Having been a child with SN, I sympathise with EVERYONE involved; the child who cannot control themselves, the parents for having to deal with everything that this entails and for the people affected (who may have SN of their own) who get annoyed and distressed by loud small people (because children don't become people aT adulthood, they are people) who may also be invading their personal space. There is no right answer here.

Singsongsung · 11/04/2015 16:40

Ohtheholidays- you have my utmost respect for being a decent parent in the face of adversity.
Why do we always jump in with "oh the child has SN". Rarely is this the case. Often it is simply parents who prefer their own free time to managing their children. The OP referred to parents chatting while the kids run riot. We've all seen this haven't we? I have two children and frankly if they weren't able to sit still and behave in restaurants we wouldn't take them to one. Sitting with your children, chatting to them, providing entertainment for them- it's not hard is it??

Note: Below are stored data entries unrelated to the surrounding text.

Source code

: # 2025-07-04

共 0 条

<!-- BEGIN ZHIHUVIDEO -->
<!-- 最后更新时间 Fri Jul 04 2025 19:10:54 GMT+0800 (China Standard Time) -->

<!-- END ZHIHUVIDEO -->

I have watched children run free in restaurants and almost knock waiters off their feet before now. I would never allow my kids to do that.

TheRealAmandaClarke · 11/04/2015 17:32

Looking after children can be difficult.
Children can be noisy and defiant and energetic. And sotimes they do this in public.
"Not being parented"
Oh puuuurlease! Ffs.
Its busy out there. Next week will be quieter.
Fewer cats bum mouths.

hedgehogsdontbite · 11/04/2015 17:45

We were in the cafe at a local farm shop today with DS, it was a nightmare. He's just shy of 2 so doesn't really get the noise issue. Couple that with a cafe with paintings of farm animals all over the place and the end result is an endless stream of full volume 'MOOOOO's and 'QUACK QUACK's. DH and I tried shushing, ignoring, various distractions but DS was having none of it. I was very Blush, but to be fair the other customers were all sniggering at his shenanigans which just made him worse.